A Touch of Class

f. rainne
2003-01-26

Why validate your pages?

"Valid" has a very specific meaning in SGML/XML, but I'm using it here to mean "syntactically correct" so I can group XML well-formedness with it.

In his latest blog entry, mpt links to an article where Mark Pilgrim argues that users will choose the most lenient RSS aggregator because to them that's the program that "works best". So, mpt argues, validation is a pointless excercise for the web and a waste of time for web page authors.

However, for a responsible web author, validating pages saves time. It makes sure you don't have to test your page in every significant browser. You don't have to worry about how different browsers interpret invalid markup because you won't have any. When your markup is valid, it also means any further complications you add to the page--DOM scripting, CSS--will work correctly and more predictably. There are still browser bugs to deal with of course, but you'll run into fewer discrepencies if your markup tree is correct to begin with. Then, too, the validator reports errors explicitly, making it easier to figure out what went wrong in a given page.

I think any software project manager would say it's a bad idea to rely on proprietary extensions unless you're absolutely sure you're sticking with that vendor for the life of the project. Otherwise, their slight convenience is not worth it; it just costs too much to retrofit the code if (when) you decide to switch.

Sloppy, invalid coding is another form of proprietary extension--one vendor might interpret your mistakes as you intended, but not all will. Some won't even accept your input. If all the files are internal, you can control what software is used to process them. Fine. Now open up those files to the world. You just lost all control over what software reads them.

Some people argue that the most lenient parser would set an industry standard, so coding to that software is good enough. But not all readers would behave the same even if all tried to imitate the quirks of a single leader (which won't necessarily be the case). Their code bases are different, so while the simplest cases may work the same, more complicated ones might not. You still have to test the page in multiple readers to make sure it works for your audience.

Even if you take a really simple page, with no CSS, no JS, nothing except pure HTML, there's no guarantee that it will turn out all right:

H1 header + paragraph text
Browser 1 Browser 2
Large-font heading, normal-font paragraph Large-font heading, large-font paragraph

There's nothing maliciously wrong with the code. I just forgot an end tag. (By the way, the second image is IE5. The first one is Mozilla.)

It's also not guaranteed that the market will sqeeze out software with stricter parsers. If enough pages are well-formed, an RSS reader with a clever user interface, a clever marketing team, and a picky XML parser could very well gain significant market share.

Moreover, the current market leader isn't necessarily going to hang on to the lion's share of the market. Apple's new Safari browser uses KHTML (Konqueror's layout engine), which doesn't have the level of quirks handling Mozilla has to make it compatible with the market leader. Judging by the Mac's browser stats, though, it probably won't have a difficult time capturing a significant share of that market.

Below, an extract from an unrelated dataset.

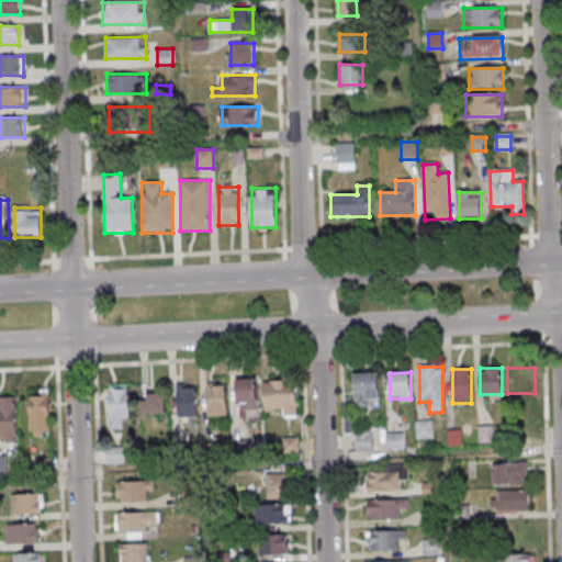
[(379,373),(355,373),(355,407),(379,407),(379,373)]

Then there's the handheld market. The people working on Mozilla's layout engine have devoted lots of time and code to handling "quirks"--imitating how other browsers misinterpret correct code or handle incorrect code. Granted, some of them won't be applicable to handhelds anyway, but must such needless error handling be stuffed into every cell phone browser?

Validation really doesn't cost that much. I estimate less than five minutes per page, including code-fixing time, if one is doing it by hand. The LazyWeb principle mpt talks about at the beginning of his entry predicts that someone will write or has already written a "find all non-validating pages on my site" tool. If you already know the language you're coding, validating your site with that will probably take as much time per page as thinking up good titles for them. It's even possible to schedule a computer to periodically check for and report any problems.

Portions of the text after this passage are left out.